The impact of a second-wave of COVID-19 infections on Africa’s debt crisis
The COVID-19 pandemic forced countries around the world to make a choice between lives and livelihoods. Many countries in Africa and around the world chose to enter into lockdowns to protect the capacities of their healthcare systems and to ensure that they were not overwhelmed. However, the lockdowns resulted in many countries in Africa facing economic challenges, especially those that did not have strong economies prior to the COVID-19 pandemic. For example, in 2017, Ghana had a national debt level of 70% of its gross domestic product (GDP) – 30% above what the International Monetary Fund (IMF) deems feasible for developing countries. In Angola, by the end of 2020, it is expected that the country’s debt will be 120% of its GDP, which is an even larger burden during a pandemic than it would be in “normal” times. Angolan donors have pledged to relieve the country of US$6.3 billion in debt over the next five years; however, this is not enough to fully mitigate the challenges that Angola’s economy faces. Zambia is another example of economic strife on the continent, as the state is on the brink of defaulting on its loans – it was unable to pay its US$40 million debt service payment due last month.

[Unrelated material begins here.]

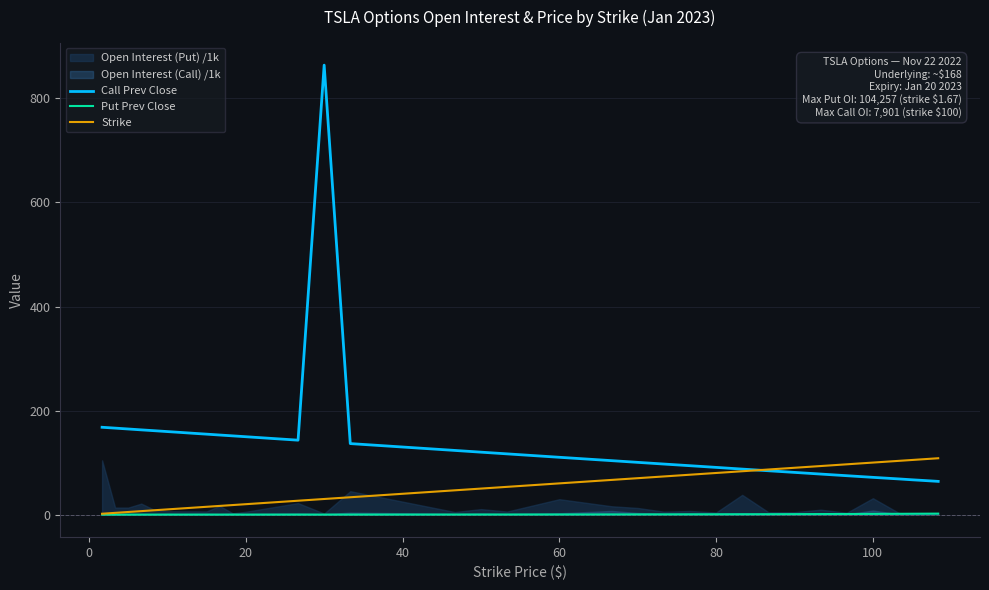

True or false: Put Prev Close and Call Prev Close cross at least once.

False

More broadly, the IMF has estimated that Africa needs US$410 billion to pay off all foreign debts by 2023. Avenues for income generation to pay off the debt have been hindered as a result of the pandemic. Countries that are rich in minerals and hoped to raise money off their raw materials have been negatively affected by drops in prices and restrictions on the movement of goods. The drop in oil prices in 2020 has resulted in a decrease in revenue and a reduction of projected GDP growth for countries such as Angola, Gabon and Congo-Brazzaville. Gabon’s finance minister, Jean-Marie Ogandaga, explained that “if you suddenly get half your salary, you can’t just continue to pay your debts as if nothing was wrong”.

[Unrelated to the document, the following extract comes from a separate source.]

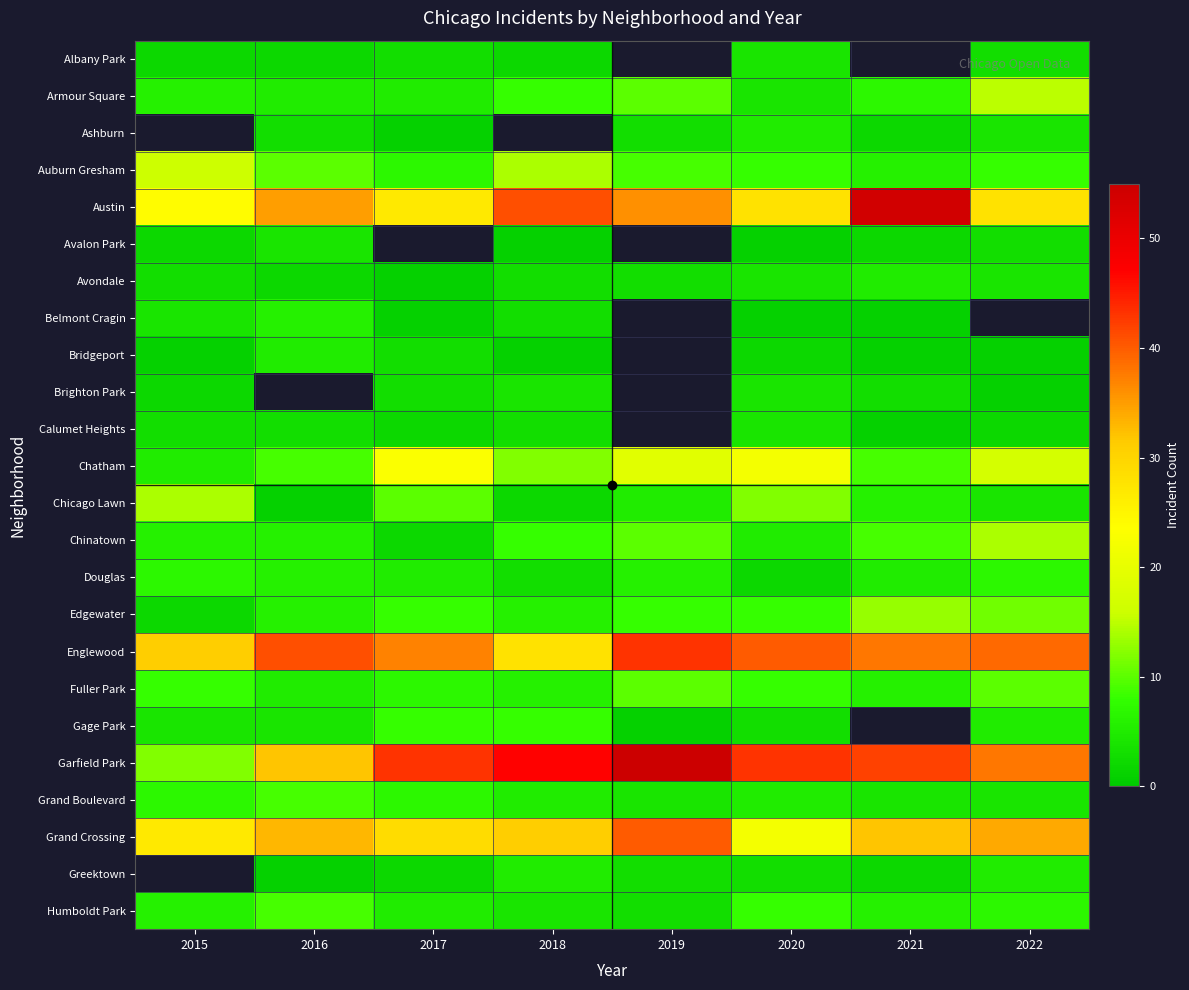

Rank the series by their maximum value, from lowest to highest.

Albany Park, Armour Square, Ashburn, Avalon Park, Brighton Park, Calumet Heights, Avondale, Bridgeport, Belmont Cragin, Douglas, Gage Park, Grand Boulevard, Humboldt Park, Fuller Park, Edgewater, Chicago Lawn, Chinatown, Auburn Gresham, Chatham, Grand Crossing, Englewood, Austin, Garfield Park, Greektown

The IMF and the World Bank have indicated their intention to assist African states to deal with the debt crisis, while the G20 has allowed heavily indebted countries to suspend the repayments of loans until June 2021. However, some countries have taken further loans during the pandemic, only adding to the debt problem on the continent. While a freeze on loan repayments may relieve the burden for the time being, it does not produce sustainable debt relief, nor does it address issues of revenue generation on the continent. In the end, the large amounts of money needed to service debts, coupled with money lost to corruption and increased expenditure to combat COVID-19, has made it difficult for African states to service those most in need. Therefore, a second wave of COVID-19 may only serve to increase social tension and entrench poverty, unemployment and inequality among African societies, as well as between African countries and other parts of the world.
Dr Andrea Prah is a researcher at ACCORD, and Katharine Bebington is an intern at ACCORD.